Article 12 of the Law No. 5352 should be examined in order to delete the records in the criminal record from both the criminal record and the archive record. According to this provision:
"a) Upon the death of the person concerned,
b) For the convictions that cause a deprivation of rights under Article 76 of the Constitution and the laws other than the Turkish Penal Code, from the date when the conditions for archiving the record are met;
1. After fifteen years, provided that a decision is taken to restore the prohibited rights,
2. after thirty years, without the condition that an order for the restoration of prohibited rights has been issued,
c) For other convictions, the record shall be completely deleted after five years have elapsed from the date on which the conditions for archiving the record are met.
(2) In the event that the act is decriminalized by law, the judicial registry and archive records relating to the conviction for this offense shall be completely deleted without a request.
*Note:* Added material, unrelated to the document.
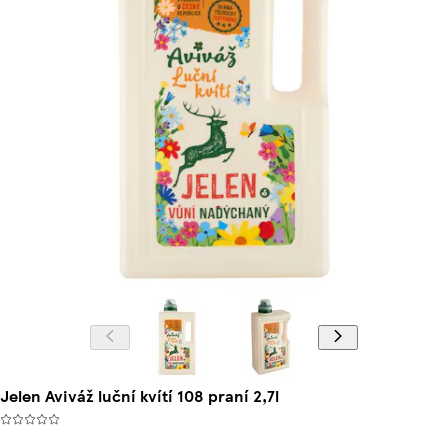
Jelen Aviváž luční kvítí 108 praní 2,7l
(3) In the event that the decision of acquittal or non-prosecution is finalized as a result of reversal in favor of the law or renewal of the trial, the criminal record and archive record related to the previous conviction decision shall be completely deleted.
(4) (Addendum: 24/11/2016-6763/40 Art.) Records regarding the security measures imposed due to mental illness shall be completely deleted upon the completion of their execution."
In this context, if the conditions in the above-mentioned articles of the Law are met, it is possible for the person concerned to delete his/her criminal record and archive record by submitting a petition to the General Directorate of Judicial Registry and Statistics.
Another important issue is the deletion of HAGB records. In order to erase the HAGB decisions recorded in a special register within the judicial registry, five years must pass from the date of finalization of the decision. After five years, the HAGB verdict falls and is permanently deleted from the register in the judicial registry. It is possible for the person concerned to delete the HAGB record by applying to the court that issued the decision by submitting a petition.